● Task objective:
Once the line holding "291 41 32.34" is found in the listing below, write it out and each later line exactly, up to and including the one holding "147 337 6.44".

Dataset records: Begin

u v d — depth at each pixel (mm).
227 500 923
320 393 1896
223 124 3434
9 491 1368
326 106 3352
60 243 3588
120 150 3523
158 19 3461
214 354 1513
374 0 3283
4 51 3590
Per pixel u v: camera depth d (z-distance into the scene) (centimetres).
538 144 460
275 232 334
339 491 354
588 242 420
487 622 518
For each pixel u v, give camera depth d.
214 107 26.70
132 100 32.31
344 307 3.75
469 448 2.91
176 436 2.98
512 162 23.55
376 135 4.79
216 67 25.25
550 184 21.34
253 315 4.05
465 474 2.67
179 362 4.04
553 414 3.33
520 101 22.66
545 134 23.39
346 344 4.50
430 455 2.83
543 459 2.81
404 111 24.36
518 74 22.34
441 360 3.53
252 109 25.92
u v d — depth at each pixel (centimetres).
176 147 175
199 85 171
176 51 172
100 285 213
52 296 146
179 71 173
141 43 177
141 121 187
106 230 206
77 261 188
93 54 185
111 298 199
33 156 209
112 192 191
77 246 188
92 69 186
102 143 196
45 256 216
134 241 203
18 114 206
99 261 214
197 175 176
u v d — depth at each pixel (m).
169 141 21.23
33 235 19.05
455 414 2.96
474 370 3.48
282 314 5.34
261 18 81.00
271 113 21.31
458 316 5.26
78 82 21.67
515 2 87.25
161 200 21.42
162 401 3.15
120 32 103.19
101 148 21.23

Dataset records: End
Dataset records: Begin

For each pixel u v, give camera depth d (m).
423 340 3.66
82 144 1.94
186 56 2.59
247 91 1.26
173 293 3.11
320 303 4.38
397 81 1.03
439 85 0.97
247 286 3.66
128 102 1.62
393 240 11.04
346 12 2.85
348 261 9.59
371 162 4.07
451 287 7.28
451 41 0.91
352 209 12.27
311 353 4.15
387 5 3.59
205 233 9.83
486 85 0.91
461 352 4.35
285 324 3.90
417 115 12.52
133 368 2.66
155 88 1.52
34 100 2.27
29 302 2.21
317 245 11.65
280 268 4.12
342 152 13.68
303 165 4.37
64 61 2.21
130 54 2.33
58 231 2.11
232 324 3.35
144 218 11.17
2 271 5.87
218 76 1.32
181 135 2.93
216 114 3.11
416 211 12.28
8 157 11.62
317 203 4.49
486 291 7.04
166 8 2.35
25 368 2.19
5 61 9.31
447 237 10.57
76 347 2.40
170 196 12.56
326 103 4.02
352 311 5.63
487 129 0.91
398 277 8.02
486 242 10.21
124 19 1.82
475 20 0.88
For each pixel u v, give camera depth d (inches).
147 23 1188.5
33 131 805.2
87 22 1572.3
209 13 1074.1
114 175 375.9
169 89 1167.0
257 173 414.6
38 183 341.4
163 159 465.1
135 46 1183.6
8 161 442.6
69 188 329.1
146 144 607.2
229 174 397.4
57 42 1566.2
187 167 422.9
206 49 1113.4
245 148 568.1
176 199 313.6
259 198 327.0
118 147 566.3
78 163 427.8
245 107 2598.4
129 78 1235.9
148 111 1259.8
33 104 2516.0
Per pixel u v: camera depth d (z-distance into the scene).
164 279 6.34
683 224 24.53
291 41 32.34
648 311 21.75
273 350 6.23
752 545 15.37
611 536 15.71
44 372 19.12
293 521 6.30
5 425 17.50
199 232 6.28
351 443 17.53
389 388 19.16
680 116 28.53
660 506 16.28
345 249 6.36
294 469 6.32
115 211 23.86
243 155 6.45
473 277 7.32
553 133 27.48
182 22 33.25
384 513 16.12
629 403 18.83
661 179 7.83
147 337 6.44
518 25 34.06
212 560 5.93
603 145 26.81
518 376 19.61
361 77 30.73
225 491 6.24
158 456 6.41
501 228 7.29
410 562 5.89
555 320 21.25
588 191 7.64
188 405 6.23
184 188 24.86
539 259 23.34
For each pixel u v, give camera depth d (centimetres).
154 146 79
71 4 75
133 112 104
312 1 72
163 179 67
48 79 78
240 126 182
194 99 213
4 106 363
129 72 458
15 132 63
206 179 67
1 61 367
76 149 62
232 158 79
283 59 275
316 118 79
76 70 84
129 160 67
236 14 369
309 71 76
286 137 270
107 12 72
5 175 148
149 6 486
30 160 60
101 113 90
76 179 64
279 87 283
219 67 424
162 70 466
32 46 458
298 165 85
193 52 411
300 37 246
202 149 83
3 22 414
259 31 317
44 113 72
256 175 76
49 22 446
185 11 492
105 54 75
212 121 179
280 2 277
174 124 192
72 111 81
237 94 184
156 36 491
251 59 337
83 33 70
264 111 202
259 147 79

Dataset records: End
Dataset records: Begin

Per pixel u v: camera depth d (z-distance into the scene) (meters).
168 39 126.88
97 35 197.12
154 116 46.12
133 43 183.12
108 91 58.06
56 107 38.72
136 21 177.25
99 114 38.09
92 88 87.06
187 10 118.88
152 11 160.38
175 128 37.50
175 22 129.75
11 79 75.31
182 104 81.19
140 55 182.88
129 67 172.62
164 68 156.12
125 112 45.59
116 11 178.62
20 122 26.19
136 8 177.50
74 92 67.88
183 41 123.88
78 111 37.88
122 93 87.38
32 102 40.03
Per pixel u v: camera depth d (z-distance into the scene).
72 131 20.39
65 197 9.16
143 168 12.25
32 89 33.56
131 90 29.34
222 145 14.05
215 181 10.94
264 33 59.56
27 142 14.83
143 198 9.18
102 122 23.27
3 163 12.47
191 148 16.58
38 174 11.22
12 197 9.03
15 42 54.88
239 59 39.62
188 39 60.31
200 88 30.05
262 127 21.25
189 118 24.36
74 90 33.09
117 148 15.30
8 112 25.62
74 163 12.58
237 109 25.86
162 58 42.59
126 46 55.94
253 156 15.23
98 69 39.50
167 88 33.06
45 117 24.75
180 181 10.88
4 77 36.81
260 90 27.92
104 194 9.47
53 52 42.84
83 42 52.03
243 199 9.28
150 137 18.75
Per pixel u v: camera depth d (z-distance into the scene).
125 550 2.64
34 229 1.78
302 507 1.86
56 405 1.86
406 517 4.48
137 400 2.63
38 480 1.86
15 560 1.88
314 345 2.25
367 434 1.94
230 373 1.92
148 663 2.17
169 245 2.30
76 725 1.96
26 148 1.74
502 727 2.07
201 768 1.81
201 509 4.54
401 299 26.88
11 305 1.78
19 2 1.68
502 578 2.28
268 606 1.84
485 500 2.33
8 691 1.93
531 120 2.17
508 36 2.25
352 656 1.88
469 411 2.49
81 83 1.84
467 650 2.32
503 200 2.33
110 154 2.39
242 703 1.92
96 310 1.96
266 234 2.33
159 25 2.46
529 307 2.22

Dataset records: End

● Written response:
291 41 32.34
648 311 21.75
273 350 6.23
752 545 15.37
611 536 15.71
44 372 19.12
293 521 6.30
5 425 17.50
199 232 6.28
351 443 17.53
389 388 19.16
680 116 28.53
660 506 16.28
345 249 6.36
294 469 6.32
115 211 23.86
243 155 6.45
473 277 7.32
553 133 27.48
182 22 33.25
384 513 16.12
629 403 18.83
661 179 7.83
147 337 6.44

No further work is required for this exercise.